A câmera revela tudo. Ela aproxima os corpos brancos e os mostra com glamour. Já os
“alvos” são filmados de longe, em cortes rápidos, tropeçando, sujando-se, sendo ridicularizados. O preconceito aqui não é verbal. É visual. E é feroz.

O ALGORITMO ESPALHA. MAS QUEM FILTRA É A CONSCIÊNCIA

Não à toa, peças como essa viralizam. Têm ritmo ágil, humor visual simples, alto potencial
de compartilhamento. E com o investimento certo, ganham espaço na TV, nas redes, nos intervalos da Copa. Mas o que se espalha rápido nem sempre é o que deveria.

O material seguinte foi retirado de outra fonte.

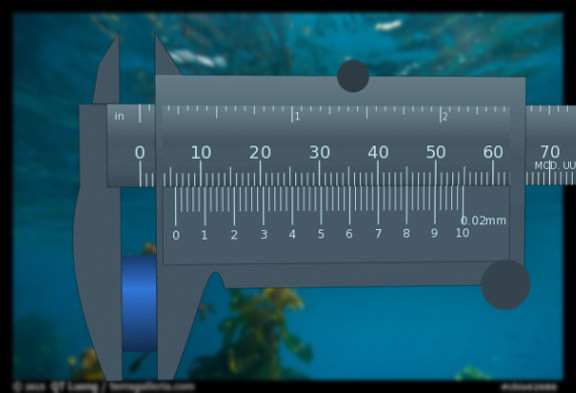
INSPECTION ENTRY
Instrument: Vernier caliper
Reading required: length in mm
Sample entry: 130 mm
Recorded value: 5.8 mm
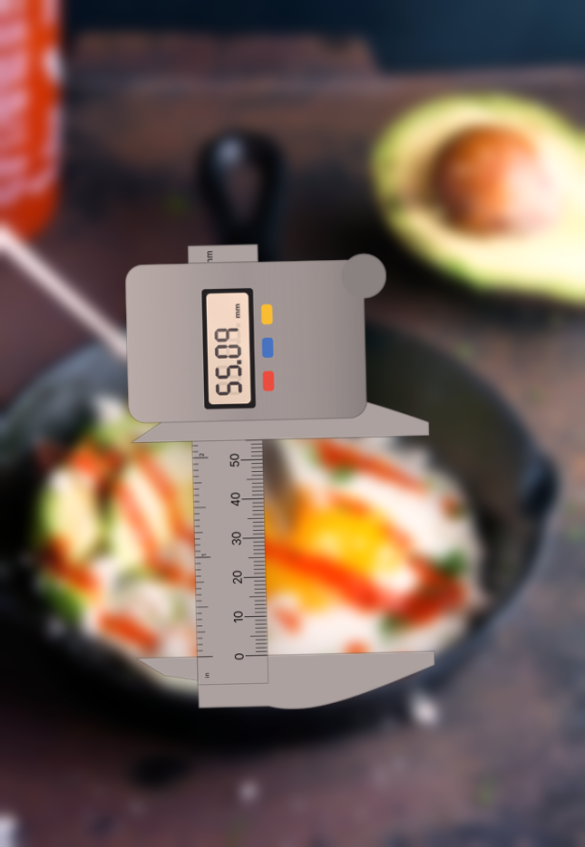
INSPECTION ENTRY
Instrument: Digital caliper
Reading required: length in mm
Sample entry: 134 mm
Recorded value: 55.09 mm
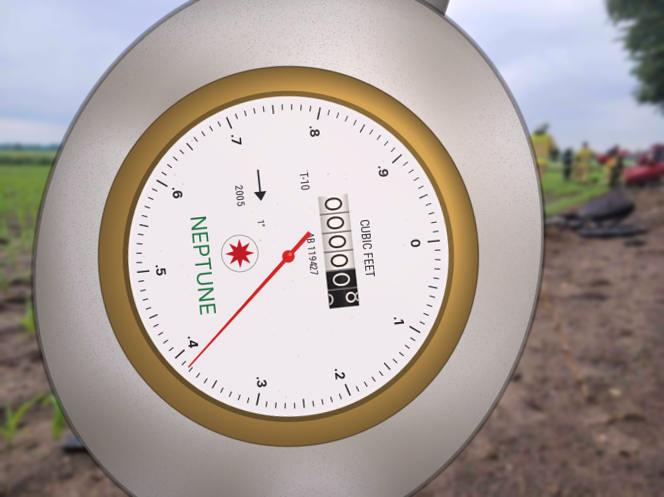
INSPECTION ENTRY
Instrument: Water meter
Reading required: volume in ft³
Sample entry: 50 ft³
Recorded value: 8.38 ft³
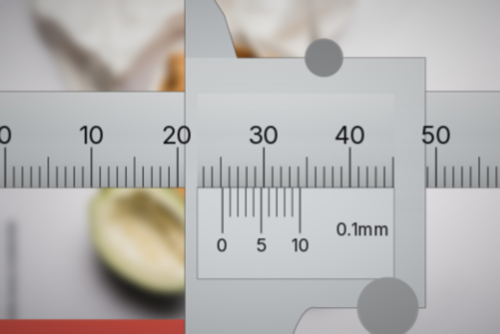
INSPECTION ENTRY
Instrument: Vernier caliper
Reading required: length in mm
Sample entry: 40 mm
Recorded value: 25.2 mm
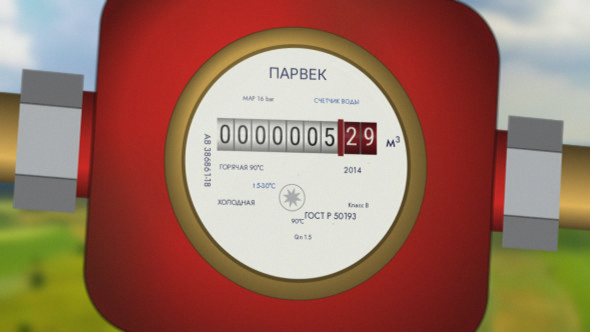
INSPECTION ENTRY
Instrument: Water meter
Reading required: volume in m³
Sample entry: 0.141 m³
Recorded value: 5.29 m³
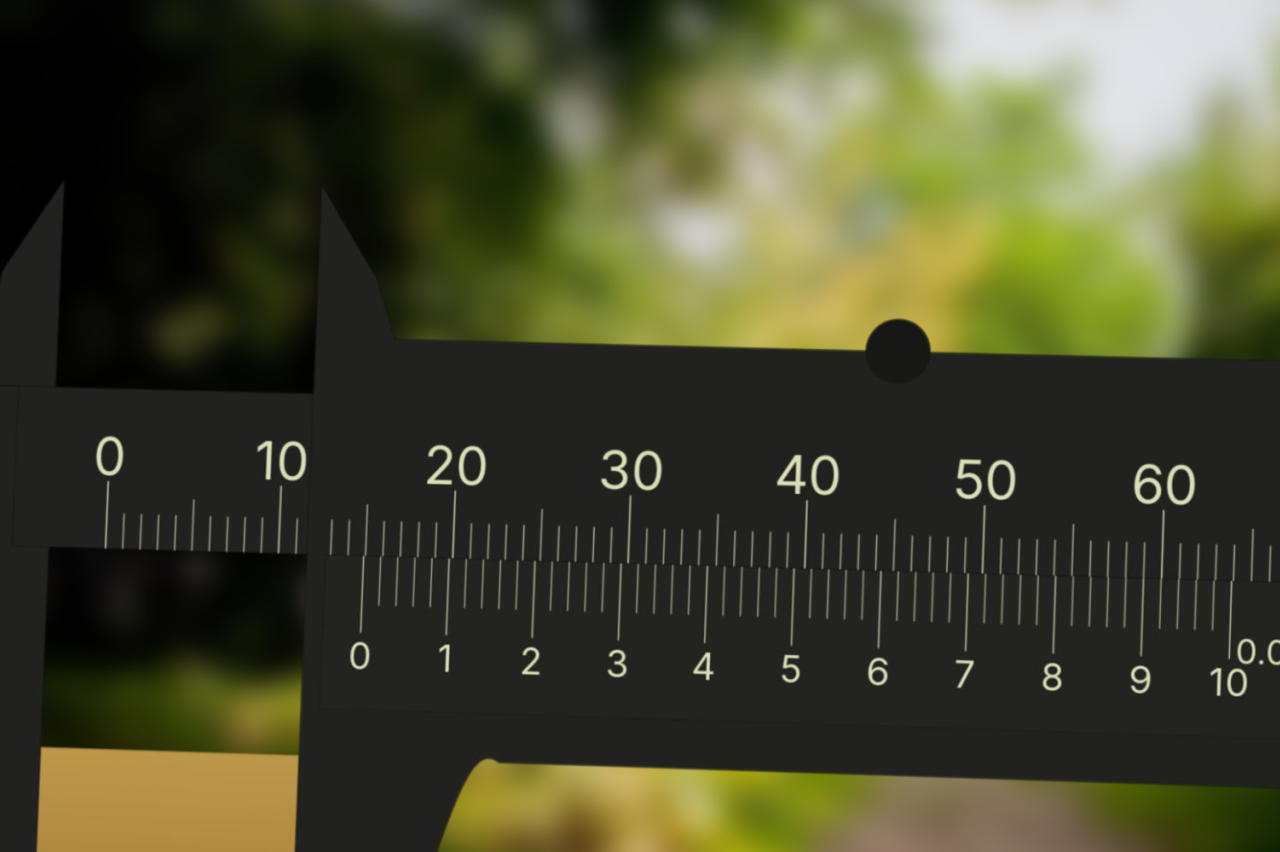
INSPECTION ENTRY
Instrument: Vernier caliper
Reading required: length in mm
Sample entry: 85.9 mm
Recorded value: 14.9 mm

Piadas visuais com alvos previsíveis podem render milhões de visualizações — e, com elas,
lucros. Mas também podem trazer cancelamentos, protestos, ações judiciais e danos de imagem. O algoritmo distribui. Mas cabe à sociedade filtrar. E às marcas, aprender.

O QUE PODERIA – E DEVERIA – SER DIFERENTE?

Criar uma campanha de verão que associe esporte, praia e diversidade é mais do que
possível. É desejável. Mas isso exige abandonar os atalhos do preconceito e da zombaria. Humor pode ser leve sem ser raso. Pode ser popular sem humilhar.

O anunciante tem dinheiro, tem visibilidade, tem estrutura. O que falta é visão crítica. A
mesma criatividade que constrói um comercial vibrante pode — e deve — ser usada para incluir, e não para ridicularizar.

Porque isso não é censura. É evolução. Não se trata de acabar com o riso. É sobre mudar a
direção. De rir com, não de. De parar de transformar corpos em alvo e começar a colocá-los de verdade no jogo.

NO APITO FINAL…

A campanha da Betano — veiculada no maior palco esportivo do mundo — revela mais do que pretendia. Ela mostra o quanto ainda precisamos avançar para que a publicidade brasileira represente, com dignidade, todos os corpos que fazem este país.

Se a Betano quer realmente jogar no Brasil, precisa entender que aqui a partida é coletiva. E que o público já aprendeu a ler nas entrelinhas. Ou nos frames. Até mesmo em 30 segundos.

Por Rollo (ator profissional e ex-integrante do Conselho Estadual de Política Cultural do RJ na cadeira do Audiovisual. Atualmente integra o elenco do espetáculo teatral “O Bem Amado”, de Dias Gomes, ao lado de Diogo Vilela, com direção de Marcus Alvisi).